Blossom things have. Take “CrypToadz,” for example, a collection that transforms each of the popular CryptoPunks into a frog shape. Or “Larva Lads,” which are CryptoPunk heads on a larva’s body. Also “Uncool Cats,” i.e. Cool Cats with broken glasses, unibrows, and acne.
Cracking down on deception
The fear, of course, is that OpenSea becomes an arbiter of NFTs—an idea the community would scorn. But as a leading force in a nascent space, OpenSea also bears some burden of responsibility.
So where does it draw the line? Anne Fauvre-Willis, OpenSea’s head of special projects, tells Fast Company that for now, the team is focused on removing NFTs that “have the intent to deceive,” or pretend to be a different collection. As she notes, most of the copymints they find are exact copies of multimillion-dollar blue-chip projects. “Our job is to facilitate users finding the ‘right’ collections on the site,” she says. Beyond that, it wants to keep a light hand: “Our goal is not to decide what is creative and what is not . . . we’re not art experts, we’re a technology platform.”
Again, OpenSea hopes to tap its community. In gray-area cases, it says it might contact rights-holders of an original collection to decide if they support the offshoot. Or it might rely on its own research—if, for example, it saw that creators for two similar projects were in each other’s Discords and collaborated in the past, it might decide not to disrupt their ecosystem.
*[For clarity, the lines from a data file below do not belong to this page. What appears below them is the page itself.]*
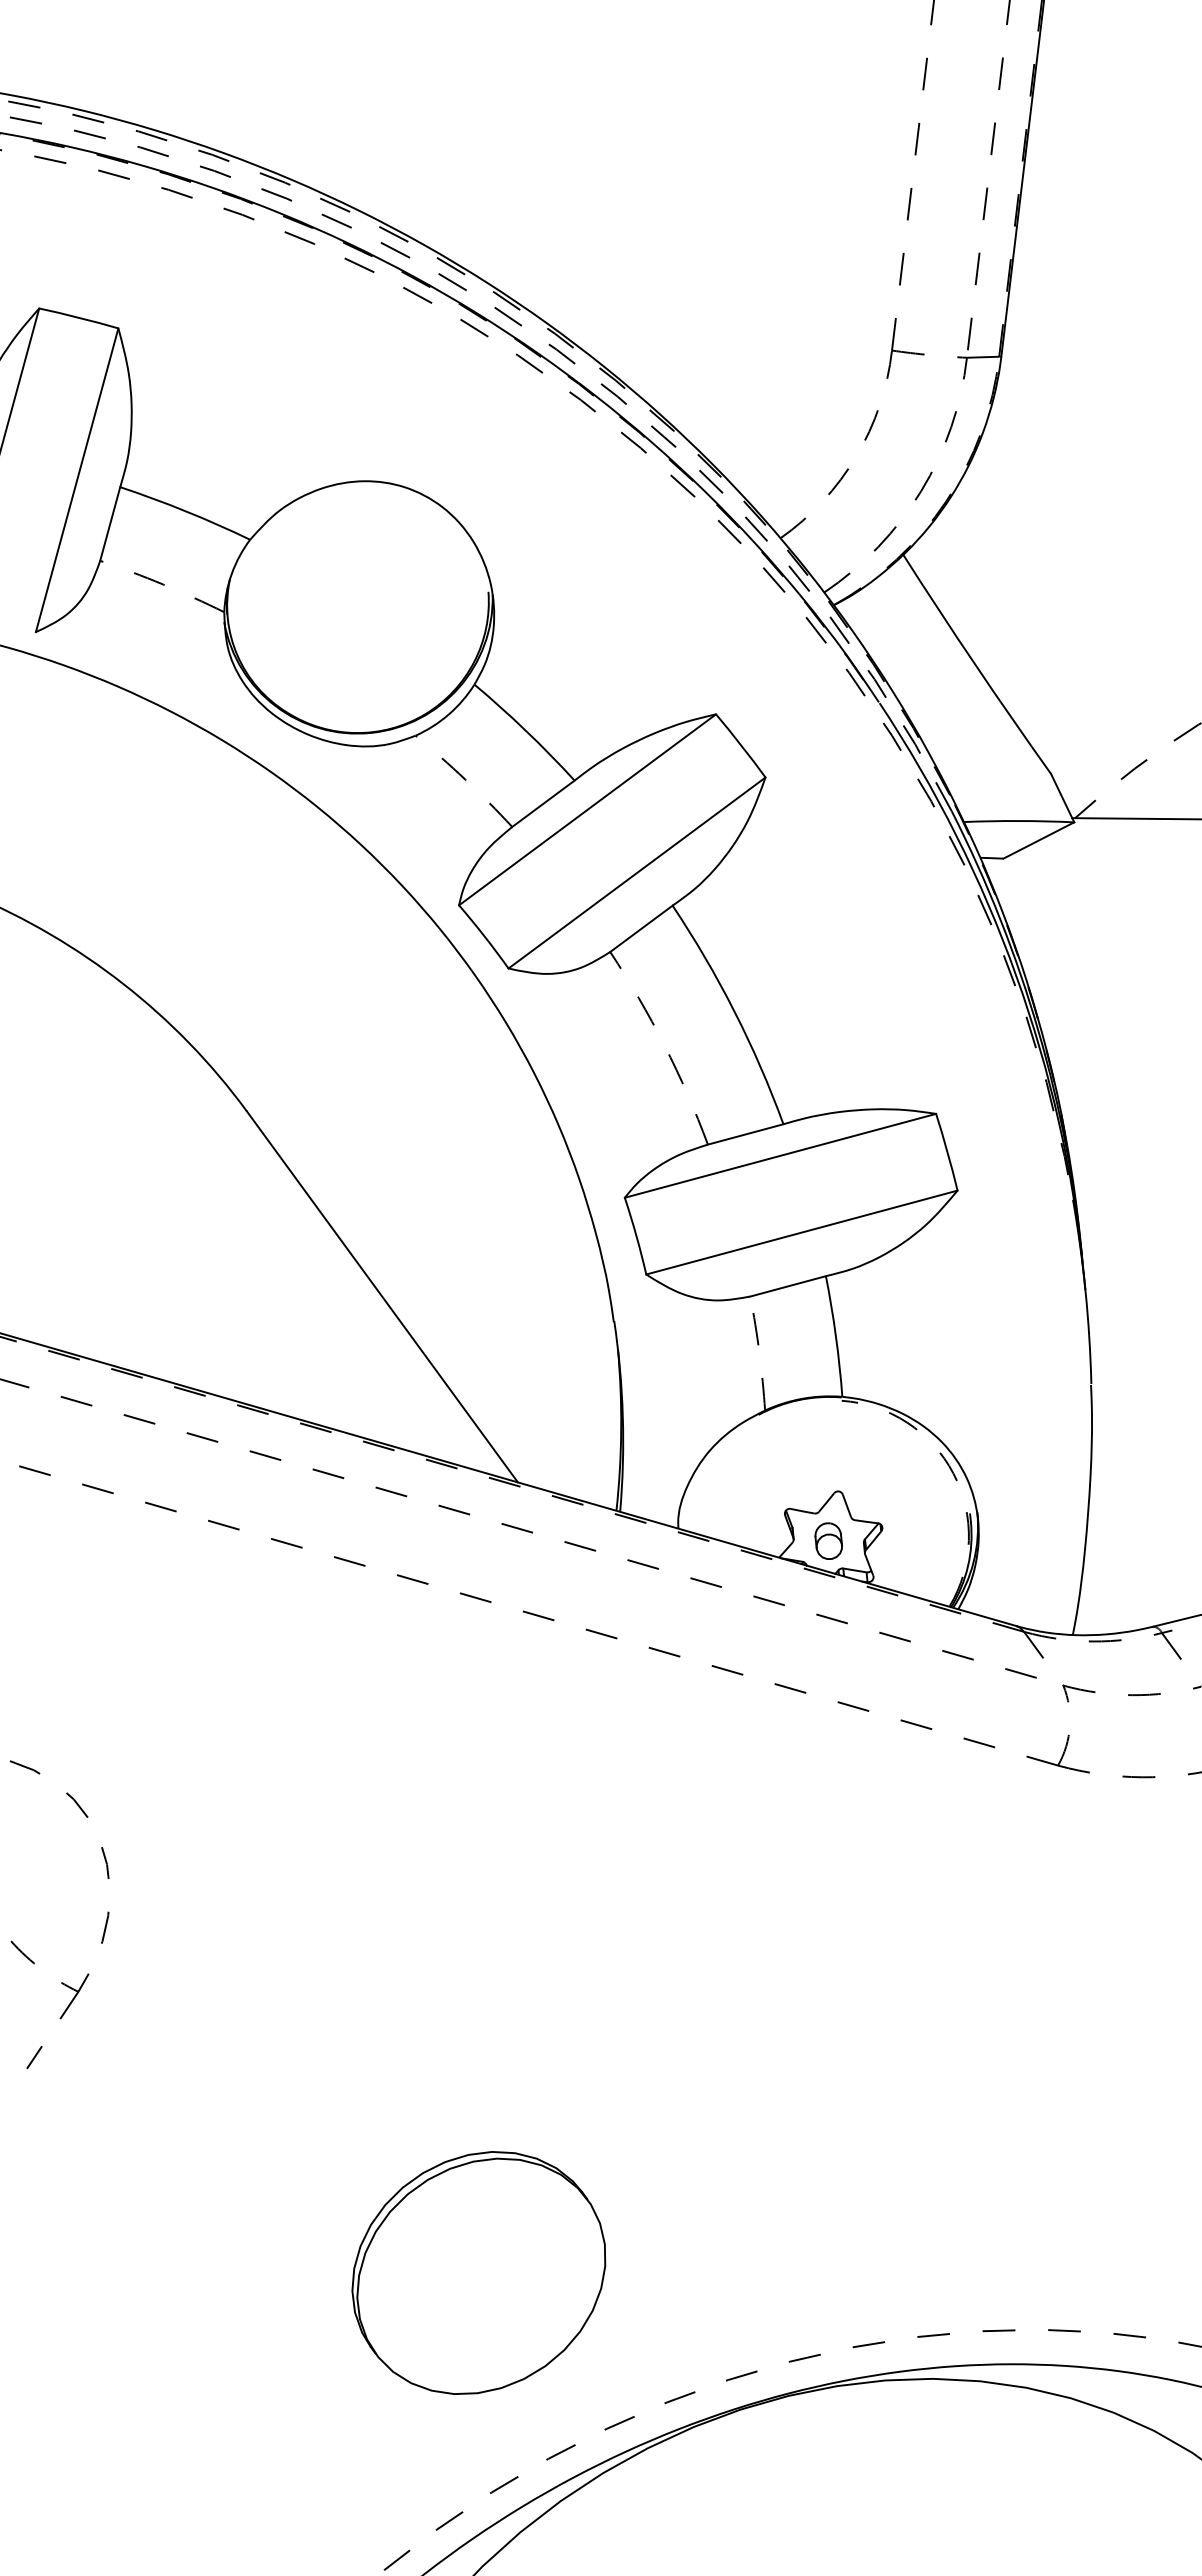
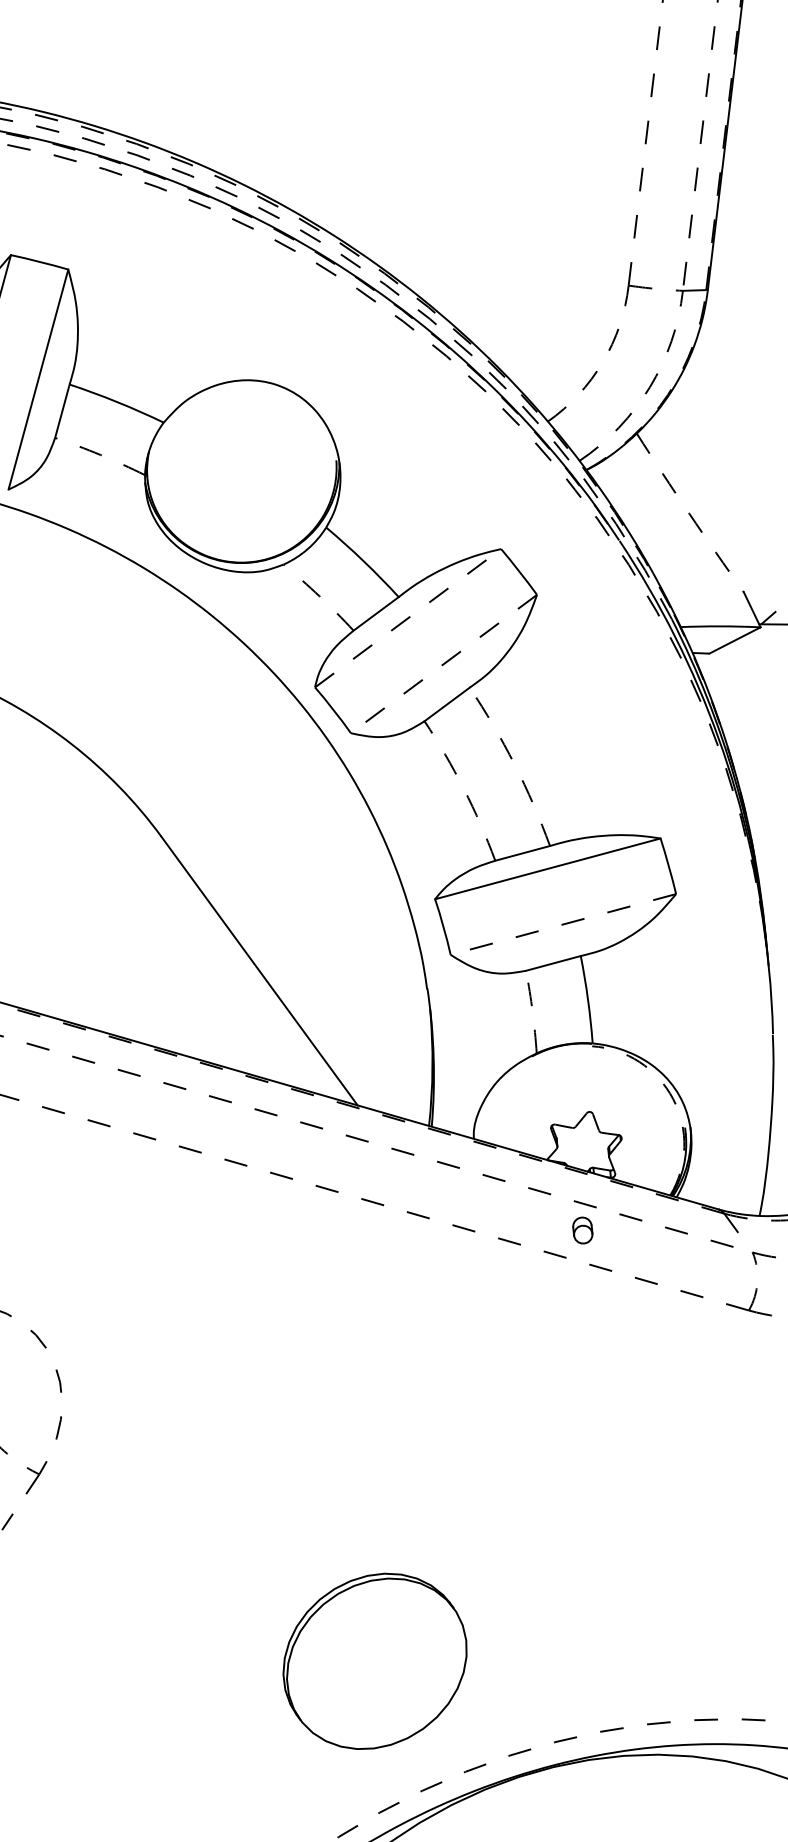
arc: (975, 665) -> (689, 513), solid -> dashed
line: (587, 809) -> (408, 618), solid -> dashed
line: (636, 873) -> (443, 664), solid -> dashed
arc: (734, 1011) -> (514, 764), solid -> dashed
line: (801, 1232) -> (563, 924), solid -> dashed
part: (828, 1540) -> (582, 1230), moved
part: (478, 2272) -> (374, 1661), moved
“We don’t want to be editorializing on behalf of creators—we want to give them a platform where they can do this themselves,” says Fauvre-Willis.
However, neither she nor Rajaraman have figured out how this system applies to the famous debate over CryptoPunk v1s versus v2s—two profile picture collections that are identical save for a different background color, and are locked in a dramatic legal battle over authenticity that involved several delistings from OpenSea. (On the site as of now, V2s appear to have won the verification badge.)
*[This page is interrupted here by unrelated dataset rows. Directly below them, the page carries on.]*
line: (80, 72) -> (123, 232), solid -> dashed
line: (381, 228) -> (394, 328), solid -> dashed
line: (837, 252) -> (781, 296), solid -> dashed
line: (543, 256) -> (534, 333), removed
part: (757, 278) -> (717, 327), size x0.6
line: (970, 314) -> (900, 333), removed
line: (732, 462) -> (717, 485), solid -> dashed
Possible future products OpenSea is tinkering with are better search functions that surface real NFTs, and a feature to tag collections as “inspired by” other NFTs.
But at the end of the day, it says, the platform will serve the people. “We have creators betting their livelihoods, and they want material value to go to their fans,” says Rajaraman. “If we don’t offer a cloak of protection, fans might be duped by scams based on someone else’s intellectual property repurposed for a fast buck. So we’re asking, how do we reward authentic content?”